Société 

L’extrême droite nationaliste visée par deux procédures de dissolution

actualisé le 19/12/2013 à 09h22

Le groupuscule d’extrême droite d’Alexandre Gabriac, conseiller régional Rhône-Alpes élu en Isère, n’est pas le seul dans le viseur du gouvernement. Comme les Jeunesses nationalistes, l’Oeuvre française, organisation néofasciste présidée par Yvan Benedetti, conseiller municipal à Vénissieux, fait l’objet d’une procédure de dissolution tout juste lancée par le ministère de l’Intérieur.

Alexandre Gabriac, crédit : Rue89Lyon.

La préfecture du Rhône explique en ces termes la démarche :

« A ce stade, il s’agit de demander à ces deux associations des éléments pour leur défense dans le cadre d’une procédure contradictoire. (…)

Ce qui est reproché à ces deux associations, ce sont des propos et des actes qui mettent en cause l’intégrité de la République en propageant une idéologie incitant à la discrimination, à la haine ou à la violence envers une personne ou un groupe de personnes en raison de leur origine ou de leur appartenance ou non-appartenance à une ethnie, une nation ou une race. »

Serge Ayoub, à la tête d’un autre groupuscule, Troisième Voie, et de son service d’ordre Jeunesses nationalistes révolutionnaires (JNR), a annoncé ce mardi qu’il procédait lui-même à la dissolution de l’ensemble, « pour l’honneur, pour ne pas être dissous par d’autres », selon l’AFP via FranceTVinfo.

Les associations réunies notamment au sein du Collectif de vigilance contre l’extrême-droite avait demandé aux autorités publiques, aux élus locaux, de prendre des positions fermes vis-à-vis des agissements des groupes d’extrême droite radicale, particulièrement actifs à Lyon.
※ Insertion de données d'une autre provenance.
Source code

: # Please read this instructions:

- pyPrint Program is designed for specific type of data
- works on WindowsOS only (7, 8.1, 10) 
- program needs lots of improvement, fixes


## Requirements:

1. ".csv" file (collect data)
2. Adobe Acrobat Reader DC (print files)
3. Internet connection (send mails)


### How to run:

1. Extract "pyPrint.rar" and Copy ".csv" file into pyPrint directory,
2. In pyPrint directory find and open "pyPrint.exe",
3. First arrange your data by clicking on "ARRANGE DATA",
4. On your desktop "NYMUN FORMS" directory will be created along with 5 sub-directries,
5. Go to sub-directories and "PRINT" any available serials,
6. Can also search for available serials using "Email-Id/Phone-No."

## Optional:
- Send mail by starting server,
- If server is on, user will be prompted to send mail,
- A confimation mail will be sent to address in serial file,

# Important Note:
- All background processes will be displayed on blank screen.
Si Gérard Collomb, maire PS de la ville, n’a jamais pris la parole sur la question, Jean-Jack Queyranne, président PS de la région Rhône-Alpes a, lui, récemment demandé cette dissolution au ministère de l’Intérieur.

Yvan Benedetti et Alexandre Gabriac s’étaient fait élire sous l’étiquette du Front national. Mais ils ont tous les deux été exclus du parti de Marine Le Pen, le premier pour s’être déclaré « antisémite, anti-sioniste et anti-juifs », le second pour avoir été vu en train de faire le salut nazi sur une photo circulant sur le net.

Alexandre Gabriac s’était particulièrement illustré lors des nombreuses et récentes manifestations contre le mariage gay, par des actions « coup de poing » et médiatiques telles qu’il les affectionne.

Le 18 juin dernier, SOS Racisme lançait pour sa part une campagne visant à faire de Lyon une « capitale de la résistance », à l’opposé de sa réputation de bastion de l’extrême droite.

> Mise à jour mardi à 19 heures avec l’annonce de Serge Ayoub.